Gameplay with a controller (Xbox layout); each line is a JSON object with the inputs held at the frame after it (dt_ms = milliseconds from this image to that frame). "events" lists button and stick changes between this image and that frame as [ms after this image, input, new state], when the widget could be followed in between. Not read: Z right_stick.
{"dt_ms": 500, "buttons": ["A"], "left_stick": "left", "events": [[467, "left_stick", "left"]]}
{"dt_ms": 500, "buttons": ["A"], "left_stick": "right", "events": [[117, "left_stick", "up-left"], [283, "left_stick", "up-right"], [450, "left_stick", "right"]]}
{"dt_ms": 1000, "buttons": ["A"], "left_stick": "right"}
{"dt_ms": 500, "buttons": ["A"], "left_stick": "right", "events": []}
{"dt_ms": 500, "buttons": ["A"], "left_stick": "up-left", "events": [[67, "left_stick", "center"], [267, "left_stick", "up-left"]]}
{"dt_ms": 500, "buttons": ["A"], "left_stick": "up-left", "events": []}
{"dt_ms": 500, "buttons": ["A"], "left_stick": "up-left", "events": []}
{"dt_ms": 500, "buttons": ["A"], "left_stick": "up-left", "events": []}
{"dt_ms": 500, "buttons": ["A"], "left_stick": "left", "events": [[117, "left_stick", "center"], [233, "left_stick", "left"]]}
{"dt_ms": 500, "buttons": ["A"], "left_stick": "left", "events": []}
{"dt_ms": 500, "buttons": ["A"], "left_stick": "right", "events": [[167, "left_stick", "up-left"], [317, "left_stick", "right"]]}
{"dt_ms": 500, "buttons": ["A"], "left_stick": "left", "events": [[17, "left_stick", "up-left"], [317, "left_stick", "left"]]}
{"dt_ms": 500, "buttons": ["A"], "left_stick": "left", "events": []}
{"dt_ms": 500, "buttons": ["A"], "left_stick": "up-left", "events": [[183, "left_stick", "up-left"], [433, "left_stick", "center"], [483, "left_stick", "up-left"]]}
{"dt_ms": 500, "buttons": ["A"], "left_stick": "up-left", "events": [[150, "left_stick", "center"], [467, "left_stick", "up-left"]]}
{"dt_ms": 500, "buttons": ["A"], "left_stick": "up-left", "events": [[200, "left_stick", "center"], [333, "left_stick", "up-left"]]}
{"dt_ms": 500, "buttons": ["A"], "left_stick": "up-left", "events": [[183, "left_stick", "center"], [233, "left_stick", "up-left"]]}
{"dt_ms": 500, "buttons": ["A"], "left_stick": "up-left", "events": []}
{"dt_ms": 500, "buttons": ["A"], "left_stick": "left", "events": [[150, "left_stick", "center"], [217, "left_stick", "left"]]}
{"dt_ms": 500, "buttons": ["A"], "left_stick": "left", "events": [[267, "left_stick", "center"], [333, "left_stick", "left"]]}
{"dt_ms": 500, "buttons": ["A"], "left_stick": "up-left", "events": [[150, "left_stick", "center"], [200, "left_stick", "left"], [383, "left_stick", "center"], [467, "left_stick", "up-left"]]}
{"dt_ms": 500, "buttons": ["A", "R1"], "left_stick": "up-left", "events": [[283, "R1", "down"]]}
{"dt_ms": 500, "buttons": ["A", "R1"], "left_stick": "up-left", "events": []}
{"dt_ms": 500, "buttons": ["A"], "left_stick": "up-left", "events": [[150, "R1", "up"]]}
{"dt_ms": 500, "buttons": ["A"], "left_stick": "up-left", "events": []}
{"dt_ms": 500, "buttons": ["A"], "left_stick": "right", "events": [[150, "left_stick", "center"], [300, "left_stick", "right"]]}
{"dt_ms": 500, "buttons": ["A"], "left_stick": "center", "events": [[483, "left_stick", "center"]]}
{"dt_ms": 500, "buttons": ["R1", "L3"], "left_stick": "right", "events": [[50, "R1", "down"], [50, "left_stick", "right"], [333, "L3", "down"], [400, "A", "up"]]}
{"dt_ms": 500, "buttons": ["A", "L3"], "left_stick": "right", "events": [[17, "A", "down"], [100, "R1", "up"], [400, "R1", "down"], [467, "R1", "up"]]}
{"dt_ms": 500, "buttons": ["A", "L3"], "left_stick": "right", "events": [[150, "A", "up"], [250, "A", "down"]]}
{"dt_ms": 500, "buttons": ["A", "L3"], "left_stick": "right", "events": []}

•••

◆ Action item:
Copy out each line of the entries above that holds "down".

◆ Result for this task:
{"dt_ms": 500, "buttons": ["A", "R1"], "left_stick": "up-left", "events": [[283, "R1", "down"]]}
{"dt_ms": 500, "buttons": ["R1", "L3"], "left_stick": "right", "events": [[50, "R1", "down"], [50, "left_stick", "right"], [333, "L3", "down"], [400, "A", "up"]]}
{"dt_ms": 500, "buttons": ["A", "L3"], "left_stick": "right", "events": [[17, "A", "down"], [100, "R1", "up"], [400, "R1", "down"], [467, "R1", "up"]]}
{"dt_ms": 500, "buttons": ["A", "L3"], "left_stick": "right", "events": [[150, "A", "up"], [250, "A", "down"]]}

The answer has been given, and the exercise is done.